Summary: We are a part of this world's injustice and brokenness, and need to repent, for we have too often attempted nothing or have given ourselves to pointless activity. "Only what you do for Christ will last" and that is guaranteed by His risen life.
There are just too many things that are not the way they ought to be, and I don’t like it! Are you with me? There are too many things going on that should not be going on, and when I hear about them or experience them, it disturbs me. I don’t like the brokenness I see in this world.
Earthquakes devastate Haiti and shake Chile – over 150 aftershocks in a country that, if you look at it on the map, appears to be sliding into the Pacific Ocean anyway. I wish that were not happening. I do not like that, do you?
Members of Congress, governors, City Council members, other leaders are exposed for stealing from public funds or cheating on their spouses or just plain nastiness, and I think that’s wrong. I think that’s distasteful. It’s out of order. I’m pretty sure you think that too. I do not like what is happening in our broken world.
And then there is the church, that safe haven, that place of spiritual comfort, that holy people unto the Lord; but when I read about the church I read about pedophile pastors, devious deacons, and fundamentalist phonies frothing at the mouth with mindless negativity! Even the church, sometimes, is among the things not to like in my world; even in the church injustice happens and people get hurt.

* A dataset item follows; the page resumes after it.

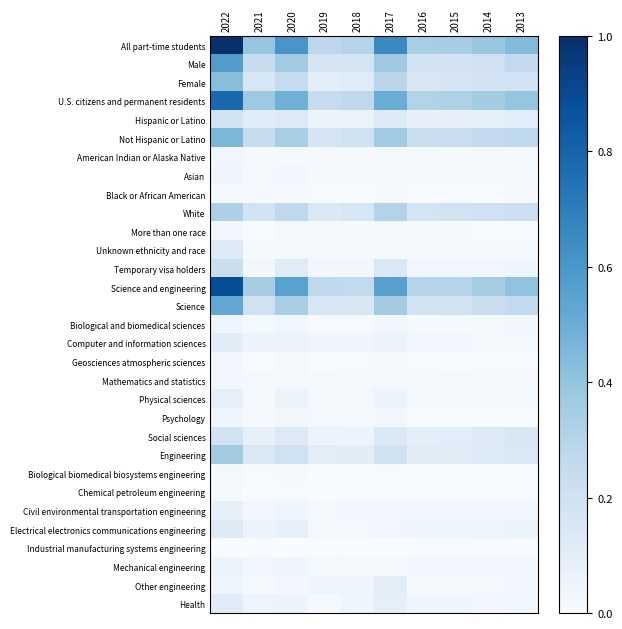

Which label corresponds to the largest value in the chart?

2022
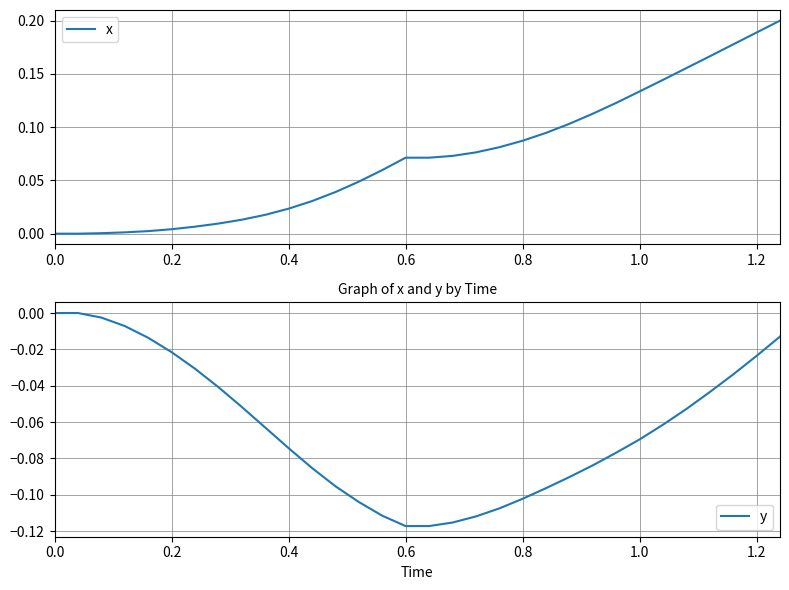

How many lines are shown in the chart?

2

There are too many things that are not the way they ought to be, and I don’t like it, not one bit. I do not like brokenness. I do not like disasters. I do not like cheats and liars. I read somewhere that God hates and judges evil. Are you with me?

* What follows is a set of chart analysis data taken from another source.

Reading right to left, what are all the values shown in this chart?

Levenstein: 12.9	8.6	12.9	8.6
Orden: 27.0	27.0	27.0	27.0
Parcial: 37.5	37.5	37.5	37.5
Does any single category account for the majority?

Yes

Ah, but wait. It just may be that you and I are a part of all that brokenness. It just may be that you and I are also out of order. There may be an issue with us, too. Nature is raw, leaders corrupt, the churches flawed; but Jesus, in our text this morning, will not let us go off on everybody else. He insists on our paying attention to our own hearts and reading our own motives. "Unless you repent, you will all perish as they did."

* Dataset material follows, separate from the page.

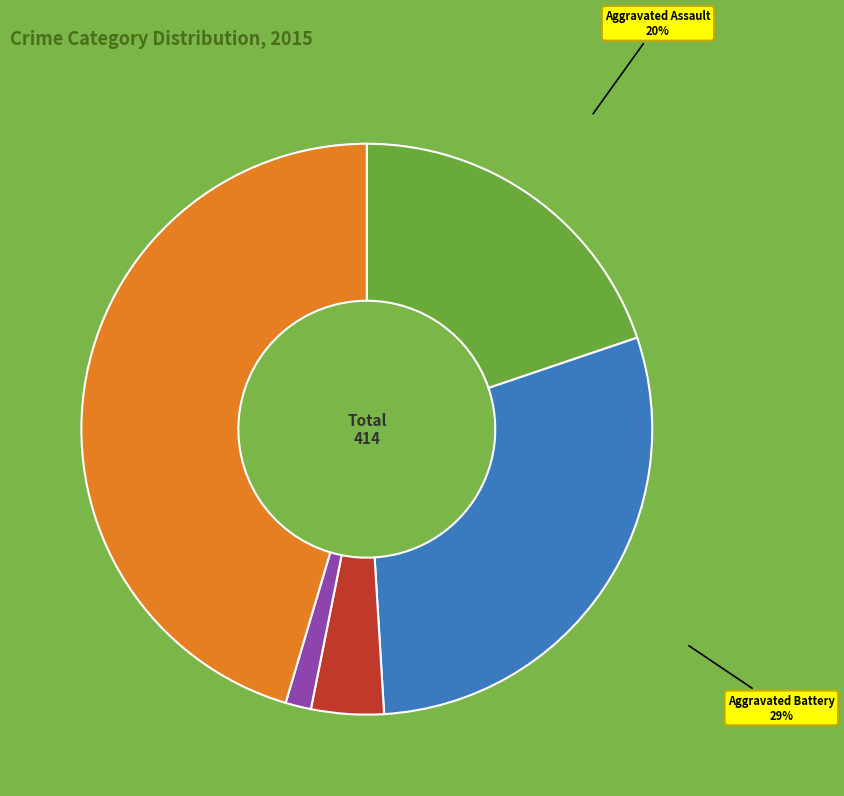

How many slices are in this pie chart?

5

Everybody in Jerusalem knew about certain horrifying current events, every bit as distasteful as the ones we experience. There had been an egregious case of leadership lapse; Pontius Pilate, the Roman governor, had mingled the blood of some Galileans with their sacrifices – in other words, he had not only executed some of Jesus’ countrymen, but had also seen to it that that human blood was mingled with the blood of sacrificial animals on the Temple altar. Not only cruelty but also blasphemy.
Now I would guess that some people thought that these Galileans deserved their punishment; others thought that it was most unjust. But Jesus went another direction altogether; Jesus said that whether these folks were better or worse than anyone else was beside the point. They perished; and so will we all, unless we repent. That makes me squirm; how about you?
And then an undeserved disaster, the collapse of the Tower of Siloam, thought to be one of the sixty or so towers in the old city wall, perhaps also a part of the water system. We know almost nothing about the incident, but it must have been fresh on people’s minds. Eighteen people killed when a wall collapsed. Did those eighteen people deserve to die? Probably some thought so; we always find ways to blame victims. But if they deserved to die, then so did the 800 Chileans caught in the earthquake! Or the more than 200,000 Haitians wiped out by that disaster! You and I want to scream out to high heaven, "No, no, no, it’s unfair." "Pat Robertson, shut your foolish mouth." They did not deserve to die, and we would like for Jesus to explain the injustice. But about the eighteen who died at Siloam Jesus only says, "Unless you repent, you will all perish as they did."
What ever does that mean? Small comfort in that word. There are just too many things that are not the way they ought to be, we don’t like it, and Jesus speaks to us only of our repentance, of our need to turn around. Are we a part of the problem? Are you and I, reasonably good, ordinary middle-of-the-road law-abiding citizens – are we out of order too?
So Jesus then moves on beyond the shock and dismay we feel about His repentance command and tells a parable, the parable of the vineyard owner who planted a fig tree. The fig tree sat there and did nothing for three years, and the owner wanted to cut it down. But the gardener asked for one more year, just one more chance, to see if it would bear fruit. Next year, no fruit, we cut it down. Unless you repent, you will also perish. A word that is hard to hear; but, in the midst of a world full of unpleasant experiences, disastrous moments, and unjust corruption, a word you and I need to hear.